The difference between $181,302 and $181,297 above is due to rounding errors.

Observations: 
The risk associated with assuming capital growth of 2.3%pa is taken into 
account by discounting at 11%pa with is well above the risk-free rate.

For those who dislike the process of accounting for future capital growth 
however, the component can be adjusted out. This can be done by multipling 
CLI's profit figures by 0.5515.

If CLI discounted only a $100,000 residual value at 11%pa, reported profits 
each year would be exactly 0.5515 of the amounts calculated above.

But 11%pa is too high without capital growth risk.

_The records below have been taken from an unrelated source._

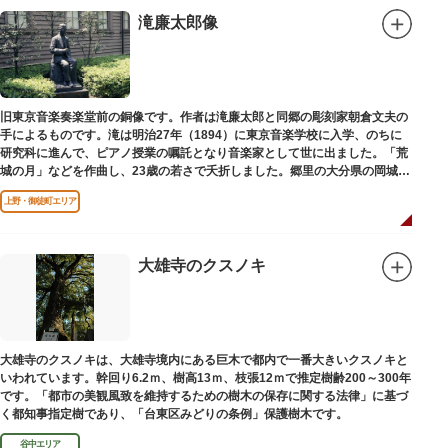
滝廉太郎像
旧東京音楽奏楽堂前の銅像です。作者は滝廉太郎と同郷の彫刻家朝倉文夫の
手によるものです。滝は明治27年（1894）に東京音楽学校に入学、のちに
研究科に進んで、ピアノ授業の嘱託となり音楽家として世に出ました。「荒
城の月」などを作曲し、23歳の若さで夭折しました。郷里の大分県の岡城趾
にも同じ像が置かれています。
上野・御徒町エリア
大雄寺のクスノキ
大雄寺のクスノキは、大雄寺境内にある巨木で都内で一番大きいクスノキと
いわれています。幹回り6.2ｍ、樹高13ｍ、枝張12ｍで推定樹齢200～300年
です。「都市の美観風致を維持するための樹木の保存に関する法律」に基づ
く都知事指定樹であり、「台東区みどりの条例」保護樹木です。
谷中エリア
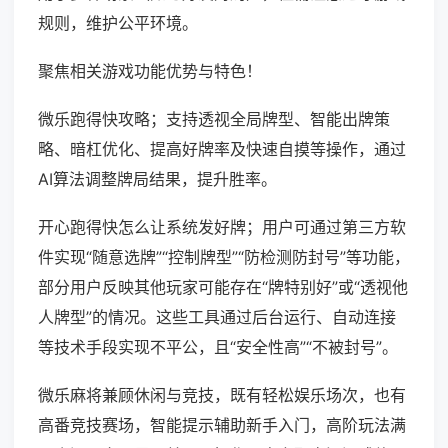
规则，维护公平环境。
聚焦相关游戏功能优势与特色！
微乐跑得快攻略；支持透视全局牌型、智能出牌策
略、暗杠优化、提高好牌率及快速自摸等操作，通过
AI算法调整牌局结果，提升胜率。
开心跑得快怎么让系统发好牌；用户可通过第三方软
件实现“随意选牌”“控制牌型”“防检测防封号”等功能，
部分用户反映其他玩家可能存在“牌特别好”或“透视他
人牌型”的情况。这些工具通过后台运行、自动连接
等技术手段实现不平公，且“安全性高”“不被封号”。
微乐麻将兼顾休闲与竞技，既有轻松娱乐场次，也有
高番竞技赛场，智能提示辅助新手入门，高阶玩法满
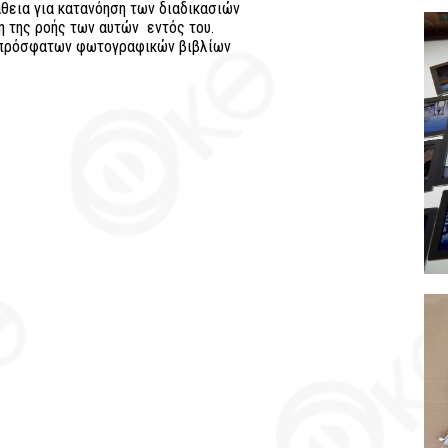
θεια για κατανόηση των διαδικασιών
ση της ροής των αυτών εντός του.
ο πρόσφατων φωτογραφικών βιβλίων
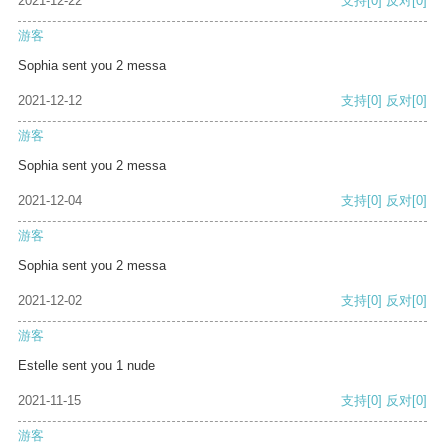
2021-12-22
支持
[0]
反对
[0]
游客
Sophia sent you 2 messa
2021-12-12
支持
[0]
反对
[0]
游客
Sophia sent you 2 messa
2021-12-04
支持
[0]
反对
[0]
游客
Sophia sent you 2 messa
2021-12-02
支持
[0]
反对
[0]
游客
Estelle sent you 1 nude
2021-11-15
支持
[0]
反对
[0]
游客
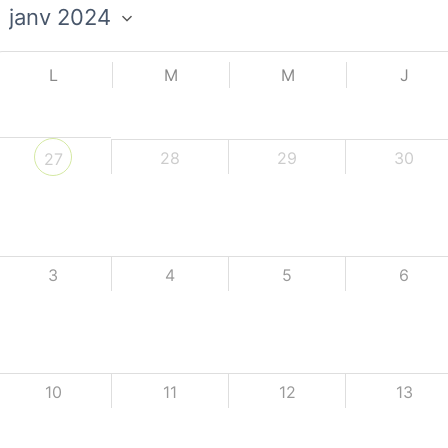
L
M
M
J
28
29
30
27
3
4
5
6
10
11
12
13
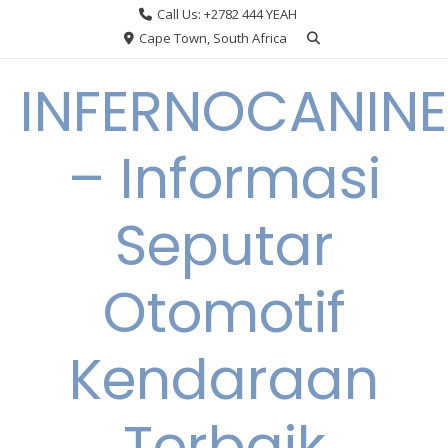
Skip
Call Us: +2782 444 YEAH
to
Cape Town, South Africa
content
INFERNOCANINE
– Informasi
Seputar
Otomotif
Kendaraan
Terbaik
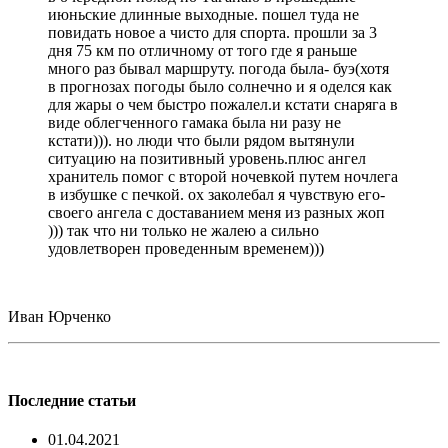
июньские длинные выходные. пошел туда не
повидать новое а чисто для спорта. прошли за 3
дня 75 км по отличному от того где я раньше
много раз бывал маршруту. погода была- буэ(хотя
в прогнозах погоды было солнечно и я оделся как
для жары о чем быстро пожалел.и кстати снаряга в
виде облегченного гамака была ни разу не
кстати))). но люди что были рядом вытянули
ситуацию на позитивный уровень.плюс ангел
хранитель помог с второй ночевкой путем ночлега
в избушке с печкой. ох заколебал я чувствую его-
своего ангела с доставанием меня из разных жоп
))) так что ни только не жалею а сильно
удовлетворен проведенным временем)))
Иван Юрченко
Последние статьи
01.04.2021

For an adjusted 9%, multiply 
by 0.73.

So even if we use 0.5515 of CLI's profit figure, we still get annual profits of 
$154, x 0.5515 = $85m, or 29.5cps.

So at $2.15 you still get the company for 7.3x earnings, with earnings 
representing a purchase of a zero-coupon bond yielding 11%pa with little risk, 
and assuming ZERO property value growth, excluding rental increase cashflow 
(which will grow easily to in excess of $60m pa after tax by 2010), and returns 
from other divisions.

Excluding the extras cited, the 29.5cps will grow at 11%pa if their is no 
growth in new business. However, last year CLI grew new business by 29.5% in a 
market whos volume fell 3%.

CLI is a growth business with huge blue-sky, especially in the UK.

At these valuation how can you lose?